Today was PayPal’s chance to share with the world that it could provide some serious competition to the startup payment processor Square, with its own mobile-centric dongle for accepting credit card payments on the go.
We already knew the rough details of what it was announcing: that PayPal would come to market with a portable card reader for accepting credit card payments on the go. Today’s press conference was all about showing how PayPal, late to the game in some respects, would beat Square, the smaller but more nimble startup in the mobile payments space.
Did it succeed?
A lot of PayPal’s messaging was about its existing dominance in the merchant services business and in mobile payments. Prior to the start of the press conference, the company replayed an impressive array of stats over and over before the media audience. For instance:
- PayPal hit $4 billion in payments on mobile devices in 2011
- PayPal is expected to beat $7 billion in mobile payments in 2012.
- PayPal had more than 17 million active mobile users, compared to 8 million in June.
- Merchant services total payment volume was $22 billion in the fourth quarter 2011, up 29 percent year-over-year
- Its merchant services accounted for 66 percent of PayPal’s total payment volume, with $77 billion precessed in 2011. That’s up 36 percent year-over-year.
- PayPal adds more than 1 million consumers a month, with more than 100 million accounts worldwide.
But move past the numbers and the highlight of the presentation was the card reader and availability of mobile apps — one for businesses and one for consumers — that are designed to allow PayPal merchants to get payment for objects and service online and offline.
The card reader itself is about what you’d expect: It has a triangle shape (in contrast to the Square reader), and allows merchants to swipe and get payments immediately. But where PayPal’s pitch shines is in its ability to allow PayPal Here merchants to accept payments for goods whether the sale happens in person or from online inventory. Frankly, that gives a lot of flexibility that Square can’t offer today.
The PayPal Here app also looks pretty slick, and allows for transactions beyond just swiping a credit card. It also allows them to take a picture and scan a credit card when the reader isn’t available thanks to Card.io, or scan a check and receive instant credit. And finally, merchants can also keep track of cash transactions. They can charge instantly using the “Simple” interface, or can create an inventory of products and services to add to a transaction, and even send an invoice to customers.

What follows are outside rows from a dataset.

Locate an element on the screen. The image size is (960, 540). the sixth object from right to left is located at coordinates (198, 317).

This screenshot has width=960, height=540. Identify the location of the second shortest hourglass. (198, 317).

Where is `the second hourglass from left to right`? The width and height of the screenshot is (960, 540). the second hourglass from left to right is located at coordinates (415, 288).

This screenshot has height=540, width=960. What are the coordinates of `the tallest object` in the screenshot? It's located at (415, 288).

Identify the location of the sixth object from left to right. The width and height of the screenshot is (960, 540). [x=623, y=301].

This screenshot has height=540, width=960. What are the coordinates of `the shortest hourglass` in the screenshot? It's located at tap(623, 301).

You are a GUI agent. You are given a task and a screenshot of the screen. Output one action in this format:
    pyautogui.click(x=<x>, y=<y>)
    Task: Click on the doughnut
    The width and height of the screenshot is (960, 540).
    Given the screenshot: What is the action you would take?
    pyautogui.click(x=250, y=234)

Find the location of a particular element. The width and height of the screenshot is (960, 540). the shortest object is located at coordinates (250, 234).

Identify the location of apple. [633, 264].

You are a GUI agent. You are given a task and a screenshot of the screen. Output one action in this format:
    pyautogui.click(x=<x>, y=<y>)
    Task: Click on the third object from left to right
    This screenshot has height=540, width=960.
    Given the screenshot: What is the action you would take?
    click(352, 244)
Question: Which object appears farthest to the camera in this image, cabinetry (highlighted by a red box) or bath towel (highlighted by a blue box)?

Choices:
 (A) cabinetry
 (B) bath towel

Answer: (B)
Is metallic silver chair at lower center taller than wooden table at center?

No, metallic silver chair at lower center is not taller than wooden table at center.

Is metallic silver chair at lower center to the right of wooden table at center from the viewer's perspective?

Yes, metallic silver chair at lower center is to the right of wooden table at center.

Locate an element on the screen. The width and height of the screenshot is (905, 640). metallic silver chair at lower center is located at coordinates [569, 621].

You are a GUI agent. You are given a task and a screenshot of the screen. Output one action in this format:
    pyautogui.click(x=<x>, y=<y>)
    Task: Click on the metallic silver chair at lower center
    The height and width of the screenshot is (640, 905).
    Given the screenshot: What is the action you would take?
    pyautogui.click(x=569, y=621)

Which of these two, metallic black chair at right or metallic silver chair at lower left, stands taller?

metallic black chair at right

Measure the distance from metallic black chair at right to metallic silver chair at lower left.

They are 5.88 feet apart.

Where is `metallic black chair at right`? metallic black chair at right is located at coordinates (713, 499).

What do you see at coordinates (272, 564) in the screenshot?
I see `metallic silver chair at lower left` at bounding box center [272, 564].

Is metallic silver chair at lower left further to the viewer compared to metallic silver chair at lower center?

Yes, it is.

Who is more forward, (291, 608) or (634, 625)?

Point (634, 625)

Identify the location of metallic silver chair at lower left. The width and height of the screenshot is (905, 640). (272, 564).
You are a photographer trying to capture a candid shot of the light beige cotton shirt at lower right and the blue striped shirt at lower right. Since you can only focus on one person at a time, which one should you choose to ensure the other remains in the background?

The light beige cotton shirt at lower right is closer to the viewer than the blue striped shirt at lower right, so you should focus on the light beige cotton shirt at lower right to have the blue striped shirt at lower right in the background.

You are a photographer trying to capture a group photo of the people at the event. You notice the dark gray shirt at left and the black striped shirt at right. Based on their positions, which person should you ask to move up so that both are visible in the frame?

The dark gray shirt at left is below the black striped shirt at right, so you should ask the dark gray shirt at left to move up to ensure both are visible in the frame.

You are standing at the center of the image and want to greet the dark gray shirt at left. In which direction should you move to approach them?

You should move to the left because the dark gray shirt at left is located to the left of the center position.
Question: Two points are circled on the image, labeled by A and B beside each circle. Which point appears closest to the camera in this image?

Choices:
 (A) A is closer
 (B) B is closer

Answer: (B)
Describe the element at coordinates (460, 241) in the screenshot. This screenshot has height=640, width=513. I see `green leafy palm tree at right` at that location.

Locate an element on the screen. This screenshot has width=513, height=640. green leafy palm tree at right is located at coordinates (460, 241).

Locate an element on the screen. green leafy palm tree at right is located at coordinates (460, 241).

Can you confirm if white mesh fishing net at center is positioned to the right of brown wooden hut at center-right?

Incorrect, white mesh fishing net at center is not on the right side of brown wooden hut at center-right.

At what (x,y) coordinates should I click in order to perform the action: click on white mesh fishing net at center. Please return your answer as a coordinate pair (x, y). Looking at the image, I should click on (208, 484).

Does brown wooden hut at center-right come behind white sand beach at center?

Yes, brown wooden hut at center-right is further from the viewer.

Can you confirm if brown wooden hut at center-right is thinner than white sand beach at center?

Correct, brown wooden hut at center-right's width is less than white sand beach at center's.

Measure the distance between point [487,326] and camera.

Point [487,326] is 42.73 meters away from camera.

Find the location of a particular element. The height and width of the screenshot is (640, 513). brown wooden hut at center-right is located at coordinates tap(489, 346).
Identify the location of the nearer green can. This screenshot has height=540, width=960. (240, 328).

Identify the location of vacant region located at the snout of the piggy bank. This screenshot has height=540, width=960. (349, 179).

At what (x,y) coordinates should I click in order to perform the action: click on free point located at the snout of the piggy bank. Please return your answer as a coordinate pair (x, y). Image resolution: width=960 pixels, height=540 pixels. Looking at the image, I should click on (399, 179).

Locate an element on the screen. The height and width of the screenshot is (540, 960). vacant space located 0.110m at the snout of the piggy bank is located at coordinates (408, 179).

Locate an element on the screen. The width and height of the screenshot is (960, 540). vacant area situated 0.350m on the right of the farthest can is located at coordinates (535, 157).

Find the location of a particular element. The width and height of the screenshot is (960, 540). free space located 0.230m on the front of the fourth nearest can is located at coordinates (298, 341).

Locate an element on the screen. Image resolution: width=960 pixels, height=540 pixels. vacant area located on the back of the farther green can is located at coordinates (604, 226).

Merchants will be charged a flat 2.7 percent fee for all transactions, which is slightly lower than Square’s 2.75 percent. But it’s trying to sweeten the deal for merchants by offering instant access to all funds and a debit card that will enable merchants to take cash out. Also, that debit card will offer 1 percent cash back on all purchases, which PayPal says can bring the effective rate to 1.7 percent for those who use PayPal’s merchant service and debit card.
Finally, PayPal is releasing an updated consumer app that will allow users to know where local PayPal merchants using the app and card reader are available. Through the app, users will be able to notify merchants that they’re on their way.
But will this all resonate with its merchants, and with users? PayPal is hoping to draw on the more than 100 million users worldwide it has registered, and said it will be aggressively pushing updates to the consumer app, as well as making thousands of PayPal Here readers available to merchants. The service starts today with select merchants in the US, Hong Kong, Canada and Australia and will expand soon to other countries.